「物語る」人の造形 舟越 桂展 渋谷区立松濤美術館

「舟越 桂 私の中にある泉」
渋谷区立松濤美術館
2020年12月5日(土)-2021年1月31日(日)
現代日本を代表する彫刻家、舟越桂(1951~)の初期から近年までの代表作を集めた大規模個展。舟越の代名詞とも言える楠の木彫彩色の人物像をはじめ、ドローイング、版画、メモ、自作のおもちゃなどの豊富な展示物から、一貫して人間の姿を表すことにこだわってきた作家の内面に迫る内容だ。
孤高の建築家・白井晟一の代表作のひとつである松濤美術館の静謐な空間と、舟越の深みのある人物像の雰囲気が相まって、見ごたえのある展示になっている。本展では、作家の心のありようを「私の中にある泉」と呼び、作品が生み出される作家の内面を探っていく。全体は6章から構成される。
<第1章 私はあゆむ、私はつくりだす>
20歳代のはじめに函館のトラピスト修道院の聖母子像を作成。この大作以後、「楠」が作品の主要材料になり、木彫の人物半身像を多く手掛けていく。最初期は目を入れていなかったが、やがて大理石の瞳をはめこむようになった。特定のモデルがあっても、普遍的な存在を感じる作風は初期から明確だ。


<第2章 私は存在する>
本展では制作過程のドローイングも展示されており、完成形と見比べてその推移を見る楽しみもある。制作はまずデッサンから始まることが多く、これが仕上がってから木を彫り始めたという。仕上がるまでに厳しい検討と様々な試みが繰り返されたことは想像に難くない。
一方、実在のモデルをもとに制作することは次第に減っていき、1990年代前後からは体の一部が変形する「異形」と呼ばれる人物像が現れてくる。一般には舟越作品の「異形化」と言われるが、作家本人は「心象人物」と呼んでいる。複雑で混沌としている人間の内面を具体化したもの、といえるかもしれない。
大きな転機となる「山シリーズ」はとくに印象的。大きな山をも内面に抱えることができる人の精神の大きさ、不可思議さ、というイメージなのだろうか。

<第3章 私の中に私はみつける>
2000年代に入って「異形化」は一層本格的になり、現実の人体にはありえない形態や表現が自由に展開されていく。2003年には《水に映る月蝕》を制作。約20年ぶりの裸婦像となった。


2004年には古代神話のスフィンクスをモティーフにした作品の制作を開始。半身半獣で両性具有の身体と長い耳を持つ「スフィンクス・シリーズ」は現在に至るまで制作が続けられている。神話に登場する怪物のように人間を見透かす存在であると同時に、その人間の中で己を見ているもうひとりの自分、というイメージという。見る者に「人間とは?」と問いかけてくる作品群だ。珍しく険しい表情の《戦争をみるスフィンクスⅡ》はイラク戦争に対する怒りや嘆きが表出されている。作家として戦争に対する自分の考え方を示す必要がある、として制作された。

▶ [一覧]
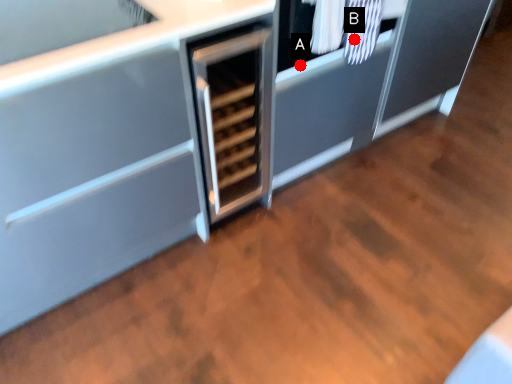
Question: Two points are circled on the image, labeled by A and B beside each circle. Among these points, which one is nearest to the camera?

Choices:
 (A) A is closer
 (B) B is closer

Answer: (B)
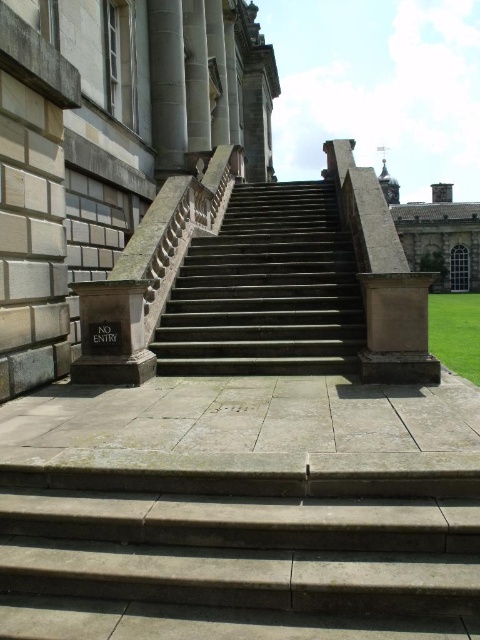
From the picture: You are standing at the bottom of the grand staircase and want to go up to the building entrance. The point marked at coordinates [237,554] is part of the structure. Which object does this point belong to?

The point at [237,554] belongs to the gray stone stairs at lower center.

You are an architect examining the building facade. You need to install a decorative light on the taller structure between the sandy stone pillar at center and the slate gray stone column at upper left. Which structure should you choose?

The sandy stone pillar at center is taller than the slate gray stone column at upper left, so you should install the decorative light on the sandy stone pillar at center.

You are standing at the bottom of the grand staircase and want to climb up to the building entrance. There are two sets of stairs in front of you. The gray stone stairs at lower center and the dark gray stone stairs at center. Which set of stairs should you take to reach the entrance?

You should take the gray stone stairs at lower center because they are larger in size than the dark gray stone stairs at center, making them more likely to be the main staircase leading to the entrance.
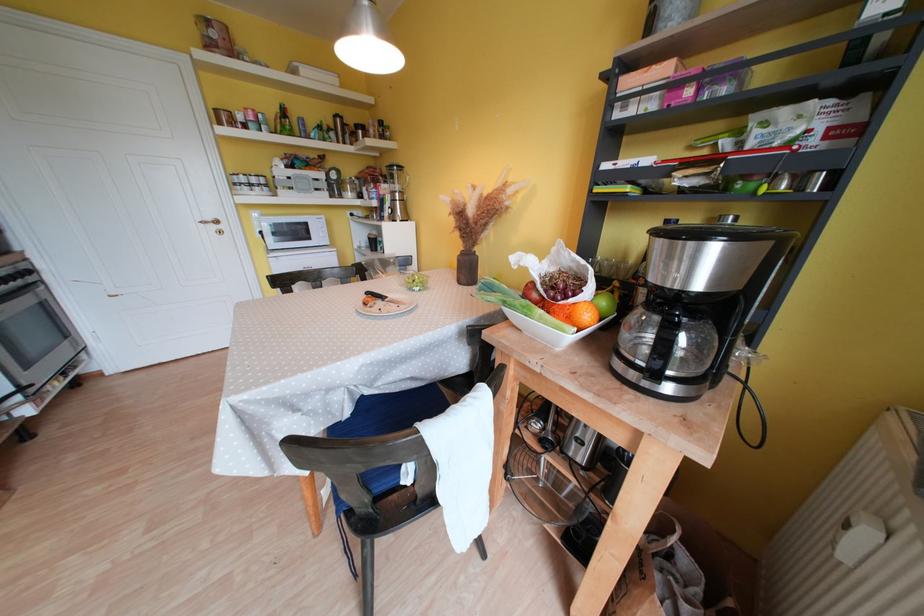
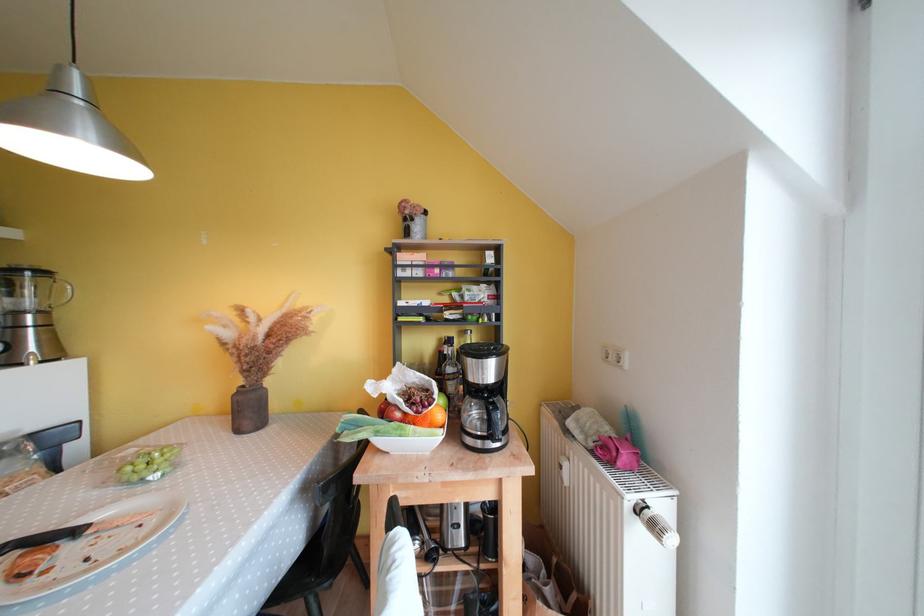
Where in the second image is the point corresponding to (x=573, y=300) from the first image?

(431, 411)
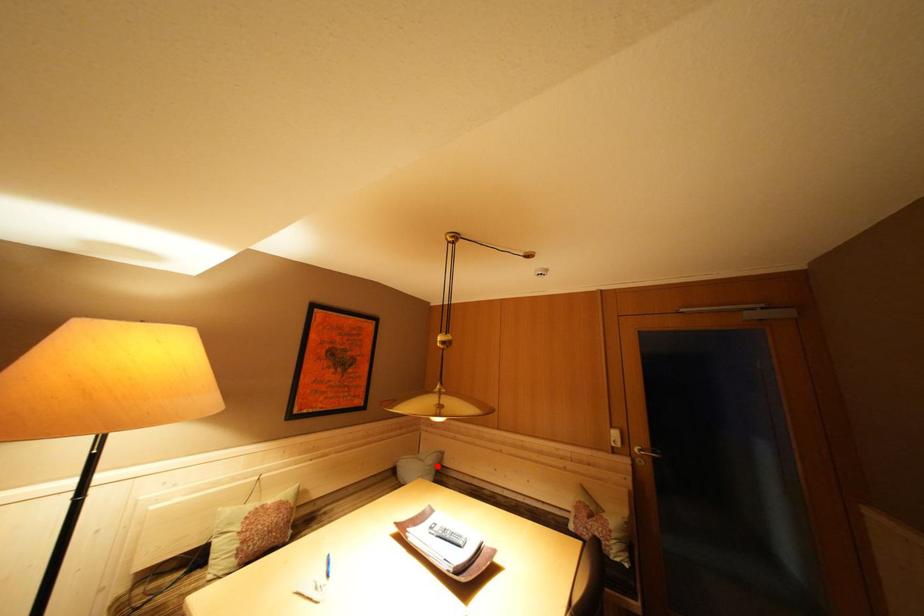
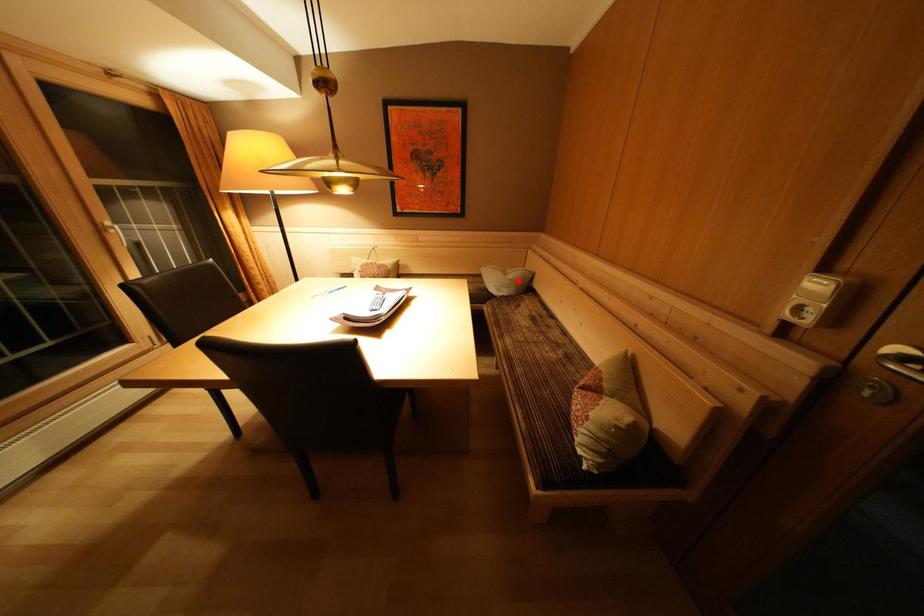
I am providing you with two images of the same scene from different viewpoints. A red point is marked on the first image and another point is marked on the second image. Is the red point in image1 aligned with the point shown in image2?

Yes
* * *
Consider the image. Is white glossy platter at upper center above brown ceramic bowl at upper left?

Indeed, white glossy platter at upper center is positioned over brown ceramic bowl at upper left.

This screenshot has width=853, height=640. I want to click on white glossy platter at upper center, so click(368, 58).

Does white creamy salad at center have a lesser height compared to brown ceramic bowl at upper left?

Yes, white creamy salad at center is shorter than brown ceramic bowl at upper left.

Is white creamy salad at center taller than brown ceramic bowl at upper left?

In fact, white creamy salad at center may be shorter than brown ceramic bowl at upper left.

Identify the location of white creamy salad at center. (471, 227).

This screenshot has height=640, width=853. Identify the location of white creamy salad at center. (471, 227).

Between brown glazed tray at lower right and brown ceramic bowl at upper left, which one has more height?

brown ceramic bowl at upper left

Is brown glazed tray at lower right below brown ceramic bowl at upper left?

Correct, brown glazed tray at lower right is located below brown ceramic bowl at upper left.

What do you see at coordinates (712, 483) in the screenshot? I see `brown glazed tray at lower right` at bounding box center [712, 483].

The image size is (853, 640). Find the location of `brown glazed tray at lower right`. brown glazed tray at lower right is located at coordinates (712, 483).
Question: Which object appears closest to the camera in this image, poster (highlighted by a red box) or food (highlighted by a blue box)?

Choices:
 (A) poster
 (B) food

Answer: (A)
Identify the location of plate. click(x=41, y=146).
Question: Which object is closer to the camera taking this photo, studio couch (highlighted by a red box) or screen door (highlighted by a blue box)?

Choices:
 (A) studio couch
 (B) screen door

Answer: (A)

▶ [やるべきこと] 舟越桂展の紹介文のうち、「現代日本を代表する彫刻家、舟」を含む語句で始まり「感じる作風は初期から明確だ。」で終わる部分を、一字も変えずに書き出してください。 上に挙げた項目は、この作業には何の関係もありません。

▶ [解答全文]
現代日本を代表する彫刻家、舟越桂(1951~)の初期から近年までの代表作を集めた大規模個展。舟越の代名詞とも言える楠の木彫彩色の人物像をはじめ、ドローイング、版画、メモ、自作のおもちゃなどの豊富な展示物から、一貫して人間の姿を表すことにこだわってきた作家の内面に迫る内容だ。
孤高の建築家・白井晟一の代表作のひとつである松濤美術館の静謐な空間と、舟越の深みのある人物像の雰囲気が相まって、見ごたえのある展示になっている。本展では、作家の心のありようを「私の中にある泉」と呼び、作品が生み出される作家の内面を探っていく。全体は6章から構成される。
<第1章 私はあゆむ、私はつくりだす>
20歳代のはじめに函館のトラピスト修道院の聖母子像を作成。この大作以後、「楠」が作品の主要材料になり、木彫の人物半身像を多く手掛けていく。最初期は目を入れていなかったが、やがて大理石の瞳をはめこむようになった。特定のモデルがあっても、普遍的な存在を感じる作風は初期から明確だ。